From the Angry to the Sublime by Earl T. Roske is a collection of six short stories, each with a paranormal element.
The first story is 'Call of Duty' and follows Detective Saveman, preserving a crime scene until the cops arrive.
"The house smelled of death -- violent, rotting death -- and detective Saveman was sick of it."
The second is 'A Family Reunion'.
"Standing at the road, looking at old man Kobb's place Billy Johansen began to feel like maybe this wasn't such a good idea."
Billy is a Boy Scout. His leader has told them to sell the birdhouses they previously made. Desperate to succeed, Billy tries the house of 'old man Kobb', the grumpy, old curmudgeon present in every book. But, when Kobb opens the door, Billy glimpses a room full of people behind him, all wearing old-fashioned outfits from multiple eras. Curiosity peaked, he and his friend Jackie investigate.

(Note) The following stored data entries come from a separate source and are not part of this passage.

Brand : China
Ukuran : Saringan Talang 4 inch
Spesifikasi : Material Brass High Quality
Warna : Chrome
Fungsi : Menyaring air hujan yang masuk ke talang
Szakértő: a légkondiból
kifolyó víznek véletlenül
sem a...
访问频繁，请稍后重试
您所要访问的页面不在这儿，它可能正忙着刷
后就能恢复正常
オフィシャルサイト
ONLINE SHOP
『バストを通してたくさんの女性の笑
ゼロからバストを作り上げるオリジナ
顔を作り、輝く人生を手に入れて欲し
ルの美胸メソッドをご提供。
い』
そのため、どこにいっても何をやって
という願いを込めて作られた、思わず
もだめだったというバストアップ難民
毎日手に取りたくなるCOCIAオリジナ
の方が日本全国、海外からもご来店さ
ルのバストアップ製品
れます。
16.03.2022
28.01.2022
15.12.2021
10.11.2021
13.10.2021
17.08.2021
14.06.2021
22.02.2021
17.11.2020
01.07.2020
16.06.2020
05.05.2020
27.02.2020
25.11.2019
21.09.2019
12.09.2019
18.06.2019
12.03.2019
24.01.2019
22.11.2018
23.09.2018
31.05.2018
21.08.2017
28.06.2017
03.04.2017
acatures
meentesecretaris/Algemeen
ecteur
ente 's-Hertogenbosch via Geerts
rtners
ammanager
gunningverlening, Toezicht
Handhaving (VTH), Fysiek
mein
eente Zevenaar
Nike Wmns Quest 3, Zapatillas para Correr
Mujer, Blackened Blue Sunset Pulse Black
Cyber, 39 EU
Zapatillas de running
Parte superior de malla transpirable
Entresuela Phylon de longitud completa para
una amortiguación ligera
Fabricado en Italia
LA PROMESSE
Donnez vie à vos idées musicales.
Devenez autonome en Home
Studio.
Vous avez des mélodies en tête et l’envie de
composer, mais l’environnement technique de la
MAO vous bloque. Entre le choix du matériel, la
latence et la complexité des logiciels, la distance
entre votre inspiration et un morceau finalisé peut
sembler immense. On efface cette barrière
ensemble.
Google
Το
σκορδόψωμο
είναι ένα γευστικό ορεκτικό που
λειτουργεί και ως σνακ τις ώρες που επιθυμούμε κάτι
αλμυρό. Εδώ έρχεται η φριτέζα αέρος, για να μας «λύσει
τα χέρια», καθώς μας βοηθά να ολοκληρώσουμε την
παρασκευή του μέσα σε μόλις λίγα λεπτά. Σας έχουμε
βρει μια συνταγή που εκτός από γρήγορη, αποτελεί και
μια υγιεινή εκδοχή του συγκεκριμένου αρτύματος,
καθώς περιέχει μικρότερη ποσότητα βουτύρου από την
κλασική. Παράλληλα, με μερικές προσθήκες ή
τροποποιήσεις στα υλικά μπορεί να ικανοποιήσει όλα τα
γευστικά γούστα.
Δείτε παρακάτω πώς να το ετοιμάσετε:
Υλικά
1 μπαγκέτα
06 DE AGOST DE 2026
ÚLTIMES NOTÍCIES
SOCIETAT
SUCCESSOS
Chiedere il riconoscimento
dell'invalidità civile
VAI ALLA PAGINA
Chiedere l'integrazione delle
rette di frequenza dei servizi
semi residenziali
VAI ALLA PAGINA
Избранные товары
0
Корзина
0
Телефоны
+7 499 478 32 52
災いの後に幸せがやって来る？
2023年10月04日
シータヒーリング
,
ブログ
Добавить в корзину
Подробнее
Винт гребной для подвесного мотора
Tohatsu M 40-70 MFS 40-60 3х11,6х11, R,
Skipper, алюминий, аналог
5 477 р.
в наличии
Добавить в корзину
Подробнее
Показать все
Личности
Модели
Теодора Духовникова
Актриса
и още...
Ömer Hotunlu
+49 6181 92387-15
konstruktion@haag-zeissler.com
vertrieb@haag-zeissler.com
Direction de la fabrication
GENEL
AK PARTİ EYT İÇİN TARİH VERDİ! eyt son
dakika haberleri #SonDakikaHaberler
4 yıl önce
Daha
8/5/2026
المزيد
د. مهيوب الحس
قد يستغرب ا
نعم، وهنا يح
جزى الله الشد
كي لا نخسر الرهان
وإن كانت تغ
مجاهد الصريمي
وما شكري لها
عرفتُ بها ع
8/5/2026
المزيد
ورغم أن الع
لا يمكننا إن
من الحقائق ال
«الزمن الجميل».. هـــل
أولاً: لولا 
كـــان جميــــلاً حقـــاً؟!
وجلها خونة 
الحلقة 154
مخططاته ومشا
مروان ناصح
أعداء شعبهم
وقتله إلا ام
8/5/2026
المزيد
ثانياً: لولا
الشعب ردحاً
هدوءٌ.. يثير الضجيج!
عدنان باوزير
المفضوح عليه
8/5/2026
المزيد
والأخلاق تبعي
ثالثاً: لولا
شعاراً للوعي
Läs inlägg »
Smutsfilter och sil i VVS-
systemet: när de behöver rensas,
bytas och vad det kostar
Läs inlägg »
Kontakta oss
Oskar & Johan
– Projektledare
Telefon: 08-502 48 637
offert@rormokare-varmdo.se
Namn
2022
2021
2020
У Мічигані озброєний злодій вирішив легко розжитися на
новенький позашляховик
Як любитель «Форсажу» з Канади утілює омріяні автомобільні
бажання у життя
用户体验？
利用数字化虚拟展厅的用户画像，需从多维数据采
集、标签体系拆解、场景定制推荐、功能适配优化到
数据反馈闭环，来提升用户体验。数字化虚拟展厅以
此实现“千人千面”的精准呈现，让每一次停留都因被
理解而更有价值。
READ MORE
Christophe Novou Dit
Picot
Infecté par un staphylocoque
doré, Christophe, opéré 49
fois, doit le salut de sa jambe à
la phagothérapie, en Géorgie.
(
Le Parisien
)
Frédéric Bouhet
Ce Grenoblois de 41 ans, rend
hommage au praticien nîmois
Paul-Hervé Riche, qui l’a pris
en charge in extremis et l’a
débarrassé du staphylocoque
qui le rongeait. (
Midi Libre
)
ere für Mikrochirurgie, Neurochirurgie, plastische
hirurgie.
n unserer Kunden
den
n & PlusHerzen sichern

In 'Pile Up' a young couple have just bought an SUV, and decide to test it out with a road trip from Boise, Idaho to Chicago.
"Patrick and Mary did what any young couple would do when they purchased their new SUV: road trip!"
Along the way, they find themselves lost at a crossroads, with a small, deserted town on the side of the road. They're deciding what to do, when the town comes to life.
Story number four, 'A Place For Everything', follows Josh Butrow, a college professor, who has just bought his first house.
"It was a small house, my first house, but I was proud of my purchase."
The house lay empty for over a decade, then was bought by a couple who redid the entire house. A week after moving in, they left, sold the house and never came back. It was only when Josh saw the ghost of a woman that he understood why.
'Duet' is the penultimate story.
"Mike Watergreen had not slept well."
Mike Watergreen is a violinist in the Spanaway Park Amateur Symphony. Currently touring France, he has a bad case of nerves as they reach the small town of Alleurs. Mike is used to being second violinist, a position he's comfortable with, but when the first violinist is suddenly called away and unable to perform, Mike is given the role. Trying to stave off a bad case of stage fright, he spots a woman in white during the rehearsal. It is then that he hears the rumour of a ghost, who supposedly haunts the hall.
The final story is 'Hallow Ground'.
"The sun pressed down upon the land with a heavy hand of heat."
Friends Jonah, Able and Luke are trying to strike gold. They're digging a tunnel to try achieve their goal. A tunnel big enough for all three to be in at once, with branches as support beams across the roof and stretching over 100ft. They're in the tunnel when an earthquake hits, trapping Jonah alone inside. Though he may not be as alone as he thinks.
These are not the usual ghost stories. Not one of the stories is chilling or terrifying. If you're looking for scary tales these are not them. I'm not sure if it was the author's intention for this to be the case though. There are a couple of stories where I can see the potential for the unnerving or frightening, but these stories come away as far too tame for any spine-chilling moments.
This by itself is not a problem. Ghost stories don't necessarily have to scare, but personally I found the stories lacking. Not just in thrills, but substance too. A couple were uninteresting and I found I'd completely forgotten about them before looking back at my notes. This is not to say all the stories are like this, however. I found a clear favourite in the last story and I really liked elements of the first, but that first story is so short, that the enjoyment is short-lived.
I think a problem I had with this collection, was that there aren't really any surprises. If you label something as a ghost story, you're fully aware there are going to be ghosts. So when one actually pops up, it's expected. I know that the author probably wanted the 'element of surprise', but I found each story was predictable and I could easily guess the ending and 'twists' in the story. Perhaps if there had been more characters or depth to each story, I would've had a harder time figuring out who was the ghost, but as most of the stories contain between 2-3 main characters, there isn't really much mystery. Some of the stories just tell you who the ghost is and the focus is more on why they're there, but there's not enough depth to those stories to carry the ghosts.
Myths and urban legends have always been close to my heart. I can't explain exactly why I enjoy them so much, but whatever it is wasn't in this book. At least, not for me.
There are a few errors in the Kindle edition. I wouldn't normally mention it, but there are enough to be distracting at times. Not enough to stop me reading, but enough to be noticeable.
A short book that doesn't necessarily offer anything particularly new or original, but does have enjoyable moments. For those who enjoy ghost stories without the scares or chills.
Disclaimer: I was sent this book by the author through a giveaway. This is not a sponsored review. All opinions are 100% my own.